> **Work item**
Reproduce the records below exactly; the images should not appear.

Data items
==*==

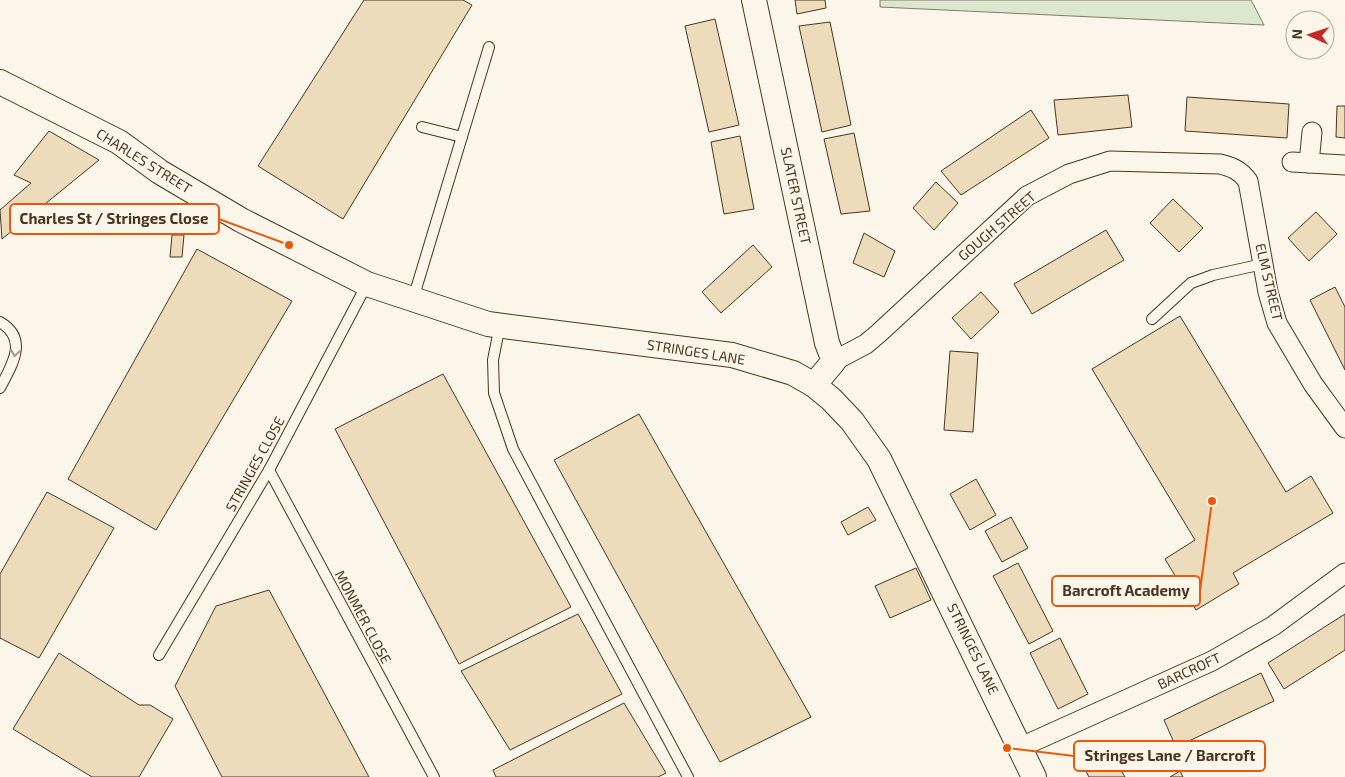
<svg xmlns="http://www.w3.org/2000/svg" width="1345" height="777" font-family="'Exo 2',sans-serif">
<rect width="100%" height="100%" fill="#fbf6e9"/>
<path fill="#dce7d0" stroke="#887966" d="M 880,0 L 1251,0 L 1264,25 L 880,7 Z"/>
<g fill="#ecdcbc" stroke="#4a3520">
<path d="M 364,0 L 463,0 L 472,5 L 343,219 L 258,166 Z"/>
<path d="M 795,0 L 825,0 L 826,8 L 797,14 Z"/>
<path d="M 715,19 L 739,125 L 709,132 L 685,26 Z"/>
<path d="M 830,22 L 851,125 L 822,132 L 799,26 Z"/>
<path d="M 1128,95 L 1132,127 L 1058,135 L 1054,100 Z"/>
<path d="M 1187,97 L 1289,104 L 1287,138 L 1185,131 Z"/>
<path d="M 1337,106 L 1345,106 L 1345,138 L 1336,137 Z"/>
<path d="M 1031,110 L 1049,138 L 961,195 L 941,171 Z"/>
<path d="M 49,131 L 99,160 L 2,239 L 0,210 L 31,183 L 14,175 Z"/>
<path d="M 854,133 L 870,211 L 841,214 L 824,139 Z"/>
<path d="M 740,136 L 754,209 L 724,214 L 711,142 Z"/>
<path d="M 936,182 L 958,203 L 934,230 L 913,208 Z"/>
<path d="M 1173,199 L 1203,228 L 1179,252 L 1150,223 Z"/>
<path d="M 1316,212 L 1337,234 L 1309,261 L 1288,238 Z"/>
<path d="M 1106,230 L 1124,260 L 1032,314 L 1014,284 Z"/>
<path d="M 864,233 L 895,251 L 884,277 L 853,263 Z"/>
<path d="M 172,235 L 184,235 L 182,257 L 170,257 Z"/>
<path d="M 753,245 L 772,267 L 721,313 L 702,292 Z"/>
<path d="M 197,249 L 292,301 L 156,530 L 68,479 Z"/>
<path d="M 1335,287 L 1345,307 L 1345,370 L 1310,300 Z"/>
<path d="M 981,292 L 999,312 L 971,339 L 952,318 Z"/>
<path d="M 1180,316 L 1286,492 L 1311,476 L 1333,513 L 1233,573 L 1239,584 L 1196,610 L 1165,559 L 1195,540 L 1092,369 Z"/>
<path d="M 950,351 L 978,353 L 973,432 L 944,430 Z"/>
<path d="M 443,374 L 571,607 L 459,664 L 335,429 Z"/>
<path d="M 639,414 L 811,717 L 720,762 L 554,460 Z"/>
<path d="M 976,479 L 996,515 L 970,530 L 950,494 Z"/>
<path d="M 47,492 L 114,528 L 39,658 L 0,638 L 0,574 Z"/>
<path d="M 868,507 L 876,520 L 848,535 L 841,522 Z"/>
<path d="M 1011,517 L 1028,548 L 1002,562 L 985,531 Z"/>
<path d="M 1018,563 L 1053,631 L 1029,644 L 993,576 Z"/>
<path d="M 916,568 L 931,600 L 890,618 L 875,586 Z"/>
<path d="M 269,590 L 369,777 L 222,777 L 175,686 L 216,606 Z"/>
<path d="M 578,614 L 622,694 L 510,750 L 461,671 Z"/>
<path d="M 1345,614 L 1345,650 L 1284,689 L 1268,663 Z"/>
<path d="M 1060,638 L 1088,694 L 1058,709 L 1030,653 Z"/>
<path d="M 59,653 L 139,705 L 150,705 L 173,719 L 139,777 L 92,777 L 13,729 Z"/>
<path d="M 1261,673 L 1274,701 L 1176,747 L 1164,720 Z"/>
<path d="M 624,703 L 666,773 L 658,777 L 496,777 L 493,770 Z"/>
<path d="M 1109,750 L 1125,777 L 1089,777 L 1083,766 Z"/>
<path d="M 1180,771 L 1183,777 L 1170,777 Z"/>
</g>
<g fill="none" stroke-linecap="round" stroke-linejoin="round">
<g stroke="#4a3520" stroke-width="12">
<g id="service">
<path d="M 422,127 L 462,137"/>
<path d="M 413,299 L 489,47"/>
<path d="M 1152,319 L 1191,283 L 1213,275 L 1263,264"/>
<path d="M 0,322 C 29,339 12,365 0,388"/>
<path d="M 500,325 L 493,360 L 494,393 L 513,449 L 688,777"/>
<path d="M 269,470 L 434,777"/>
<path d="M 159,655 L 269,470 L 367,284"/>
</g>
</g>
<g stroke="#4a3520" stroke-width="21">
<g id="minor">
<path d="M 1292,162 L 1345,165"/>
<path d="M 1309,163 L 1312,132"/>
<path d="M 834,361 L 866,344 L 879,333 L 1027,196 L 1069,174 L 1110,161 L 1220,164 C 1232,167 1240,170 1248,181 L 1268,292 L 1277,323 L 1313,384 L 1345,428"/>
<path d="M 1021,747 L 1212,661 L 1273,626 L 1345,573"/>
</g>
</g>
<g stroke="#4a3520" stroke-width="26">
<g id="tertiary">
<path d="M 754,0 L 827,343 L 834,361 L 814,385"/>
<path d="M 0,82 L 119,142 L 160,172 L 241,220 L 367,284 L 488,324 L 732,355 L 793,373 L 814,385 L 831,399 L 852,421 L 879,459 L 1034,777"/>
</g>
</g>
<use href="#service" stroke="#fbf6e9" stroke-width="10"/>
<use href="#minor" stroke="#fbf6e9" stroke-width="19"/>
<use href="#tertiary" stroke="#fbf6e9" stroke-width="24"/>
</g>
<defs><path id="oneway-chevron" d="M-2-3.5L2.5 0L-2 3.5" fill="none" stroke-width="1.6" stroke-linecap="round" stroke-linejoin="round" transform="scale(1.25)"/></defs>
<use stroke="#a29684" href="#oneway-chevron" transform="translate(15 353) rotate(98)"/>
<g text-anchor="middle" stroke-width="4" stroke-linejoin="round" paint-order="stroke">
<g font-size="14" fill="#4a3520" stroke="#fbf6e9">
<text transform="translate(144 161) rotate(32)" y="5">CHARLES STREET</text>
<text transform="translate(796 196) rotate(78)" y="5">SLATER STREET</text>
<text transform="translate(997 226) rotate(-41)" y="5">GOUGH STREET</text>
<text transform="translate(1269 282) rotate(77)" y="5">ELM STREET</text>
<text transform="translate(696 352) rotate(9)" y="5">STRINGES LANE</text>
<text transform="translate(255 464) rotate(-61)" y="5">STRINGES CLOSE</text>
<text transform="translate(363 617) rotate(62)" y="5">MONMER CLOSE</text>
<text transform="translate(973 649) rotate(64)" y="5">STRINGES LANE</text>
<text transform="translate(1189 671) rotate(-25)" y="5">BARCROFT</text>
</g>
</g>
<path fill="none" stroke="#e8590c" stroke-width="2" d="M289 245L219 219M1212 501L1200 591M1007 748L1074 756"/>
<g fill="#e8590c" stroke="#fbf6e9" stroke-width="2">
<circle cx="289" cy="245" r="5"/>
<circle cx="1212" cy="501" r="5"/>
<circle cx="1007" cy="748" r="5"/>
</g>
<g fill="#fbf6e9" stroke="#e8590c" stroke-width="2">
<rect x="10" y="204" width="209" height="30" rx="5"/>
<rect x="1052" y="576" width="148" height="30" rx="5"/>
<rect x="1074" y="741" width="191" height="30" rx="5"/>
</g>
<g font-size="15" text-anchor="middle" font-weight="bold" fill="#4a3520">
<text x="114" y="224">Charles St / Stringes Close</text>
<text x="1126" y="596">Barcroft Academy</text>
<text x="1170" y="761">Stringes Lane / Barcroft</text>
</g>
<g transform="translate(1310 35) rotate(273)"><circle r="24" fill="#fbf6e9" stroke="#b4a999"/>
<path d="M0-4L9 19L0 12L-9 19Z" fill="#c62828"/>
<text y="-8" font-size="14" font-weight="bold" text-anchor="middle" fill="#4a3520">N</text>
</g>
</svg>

==*==

> **Written answer**
<svg xmlns="http://www.w3.org/2000/svg" width="1345" height="777" font-family="'Exo 2',sans-serif">
<rect width="100%" height="100%" fill="#fbf6e9"/>
<path fill="#dce7d0" stroke="#887966" d="M 880,0 L 1251,0 L 1264,25 L 880,7 Z"/>
<g fill="#ecdcbc" stroke="#4a3520">
<path d="M 364,0 L 463,0 L 472,5 L 343,219 L 258,166 Z"/>
<path d="M 795,0 L 825,0 L 826,8 L 797,14 Z"/>
<path d="M 715,19 L 739,125 L 709,132 L 685,26 Z"/>
<path d="M 830,22 L 851,125 L 822,132 L 799,26 Z"/>
<path d="M 1128,95 L 1132,127 L 1058,135 L 1054,100 Z"/>
<path d="M 1187,97 L 1289,104 L 1287,138 L 1185,131 Z"/>
<path d="M 1337,106 L 1345,106 L 1345,138 L 1336,137 Z"/>
<path d="M 1031,110 L 1049,138 L 961,195 L 941,171 Z"/>
<path d="M 49,131 L 99,160 L 2,239 L 0,210 L 31,183 L 14,175 Z"/>
<path d="M 854,133 L 870,211 L 841,214 L 824,139 Z"/>
<path d="M 740,136 L 754,209 L 724,214 L 711,142 Z"/>
<path d="M 936,182 L 958,203 L 934,230 L 913,208 Z"/>
<path d="M 1173,199 L 1203,228 L 1179,252 L 1150,223 Z"/>
<path d="M 1316,212 L 1337,234 L 1309,261 L 1288,238 Z"/>
<path d="M 1106,230 L 1124,260 L 1032,314 L 1014,284 Z"/>
<path d="M 864,233 L 895,251 L 884,277 L 853,263 Z"/>
<path d="M 172,235 L 184,235 L 182,257 L 170,257 Z"/>
<path d="M 753,245 L 772,267 L 721,313 L 702,292 Z"/>
<path d="M 197,249 L 292,301 L 156,530 L 68,479 Z"/>
<path d="M 1335,287 L 1345,307 L 1345,370 L 1310,300 Z"/>
<path d="M 981,292 L 999,312 L 971,339 L 952,318 Z"/>
<path d="M 1180,316 L 1286,492 L 1311,476 L 1333,513 L 1233,573 L 1239,584 L 1196,610 L 1165,559 L 1195,540 L 1092,369 Z"/>
<path d="M 950,351 L 978,353 L 973,432 L 944,430 Z"/>
<path d="M 443,374 L 571,607 L 459,664 L 335,429 Z"/>
<path d="M 639,414 L 811,717 L 720,762 L 554,460 Z"/>
<path d="M 976,479 L 996,515 L 970,530 L 950,494 Z"/>
<path d="M 47,492 L 114,528 L 39,658 L 0,638 L 0,574 Z"/>
<path d="M 868,507 L 876,520 L 848,535 L 841,522 Z"/>
<path d="M 1011,517 L 1028,548 L 1002,562 L 985,531 Z"/>
<path d="M 1018,563 L 1053,631 L 1029,644 L 993,576 Z"/>
<path d="M 916,568 L 931,600 L 890,618 L 875,586 Z"/>
<path d="M 269,590 L 369,777 L 222,777 L 175,686 L 216,606 Z"/>
<path d="M 578,614 L 622,694 L 510,750 L 461,671 Z"/>
<path d="M 1345,614 L 1345,650 L 1284,689 L 1268,663 Z"/>
<path d="M 1060,638 L 1088,694 L 1058,709 L 1030,653 Z"/>
<path d="M 59,653 L 139,705 L 150,705 L 173,719 L 139,777 L 92,777 L 13,729 Z"/>
<path d="M 1261,673 L 1274,701 L 1176,747 L 1164,720 Z"/>
<path d="M 624,703 L 666,773 L 658,777 L 496,777 L 493,770 Z"/>
<path d="M 1109,750 L 1125,777 L 1089,777 L 1083,766 Z"/>
<path d="M 1180,771 L 1183,777 L 1170,777 Z"/>
</g>
<g fill="none" stroke-linecap="round" stroke-linejoin="round">
<g stroke="#4a3520" stroke-width="12">
<g id="service">
<path d="M 422,127 L 462,137"/>
<path d="M 413,299 L 489,47"/>
<path d="M 1152,319 L 1191,283 L 1213,275 L 1263,264"/>
<path d="M 0,322 C 29,339 12,365 0,388"/>
<path d="M 500,325 L 493,360 L 494,393 L 513,449 L 688,777"/>
<path d="M 269,470 L 434,777"/>
<path d="M 159,655 L 269,470 L 367,284"/>
</g>
</g>
<g stroke="#4a3520" stroke-width="21">
<g id="minor">
<path d="M 1292,162 L 1345,165"/>
<path d="M 1309,163 L 1312,132"/>
<path d="M 834,361 L 866,344 L 879,333 L 1027,196 L 1069,174 L 1110,161 L 1220,164 C 1232,167 1240,170 1248,181 L 1268,292 L 1277,323 L 1313,384 L 1345,428"/>
<path d="M 1021,747 L 1212,661 L 1273,626 L 1345,573"/>
</g>
</g>
<g stroke="#4a3520" stroke-width="26">
<g id="tertiary">
<path d="M 754,0 L 827,343 L 834,361 L 814,385"/>
<path d="M 0,82 L 119,142 L 160,172 L 241,220 L 367,284 L 488,324 L 732,355 L 793,373 L 814,385 L 831,399 L 852,421 L 879,459 L 1034,777"/>
</g>
</g>
<use href="#service" stroke="#fbf6e9" stroke-width="10"/>
<use href="#minor" stroke="#fbf6e9" stroke-width="19"/>
<use href="#tertiary" stroke="#fbf6e9" stroke-width="24"/>
</g>
<defs><path id="oneway-chevron" d="M-2-3.5L2.5 0L-2 3.5" fill="none" stroke-width="1.6" stroke-linecap="round" stroke-linejoin="round" transform="scale(1.25)"/></defs>
<use stroke="#a29684" href="#oneway-chevron" transform="translate(15 353) rotate(98)"/>
<g text-anchor="middle" stroke-width="4" stroke-linejoin="round" paint-order="stroke">
<g font-size="14" fill="#4a3520" stroke="#fbf6e9">
<text transform="translate(144 161) rotate(32)" y="5">CHARLES STREET</text>
<text transform="translate(796 196) rotate(78)" y="5">SLATER STREET</text>
<text transform="translate(997 226) rotate(-41)" y="5">GOUGH STREET</text>
<text transform="translate(1269 282) rotate(77)" y="5">ELM STREET</text>
<text transform="translate(696 352) rotate(9)" y="5">STRINGES LANE</text>
<text transform="translate(255 464) rotate(-61)" y="5">STRINGES CLOSE</text>
<text transform="translate(363 617) rotate(62)" y="5">MONMER CLOSE</text>
<text transform="translate(973 649) rotate(64)" y="5">STRINGES LANE</text>
<text transform="translate(1189 671) rotate(-25)" y="5">BARCROFT</text>
</g>
</g>
<path fill="none" stroke="#e8590c" stroke-width="2" d="M289 245L219 219M1212 501L1200 591M1007 748L1074 756"/>
<g fill="#e8590c" stroke="#fbf6e9" stroke-width="2">
<circle cx="289" cy="245" r="5"/>
<circle cx="1212" cy="501" r="5"/>
<circle cx="1007" cy="748" r="5"/>
</g>
<g fill="#fbf6e9" stroke="#e8590c" stroke-width="2">
<rect x="10" y="204" width="209" height="30" rx="5"/>
<rect x="1052" y="576" width="148" height="30" rx="5"/>
<rect x="1074" y="741" width="191" height="30" rx="5"/>
</g>
<g font-size="15" text-anchor="middle" font-weight="bold" fill="#4a3520">
<text x="114" y="224">Charles St / Stringes Close</text>
<text x="1126" y="596">Barcroft Academy</text>
<text x="1170" y="761">Stringes Lane / Barcroft</text>
</g>
<g transform="translate(1310 35) rotate(273)"><circle r="24" fill="#fbf6e9" stroke="#b4a999"/>
<path d="M0-4L9 19L0 12L-9 19Z" fill="#c62828"/>
<text y="-8" font-size="14" font-weight="bold" text-anchor="middle" fill="#4a3520">N</text>
</g>
</svg>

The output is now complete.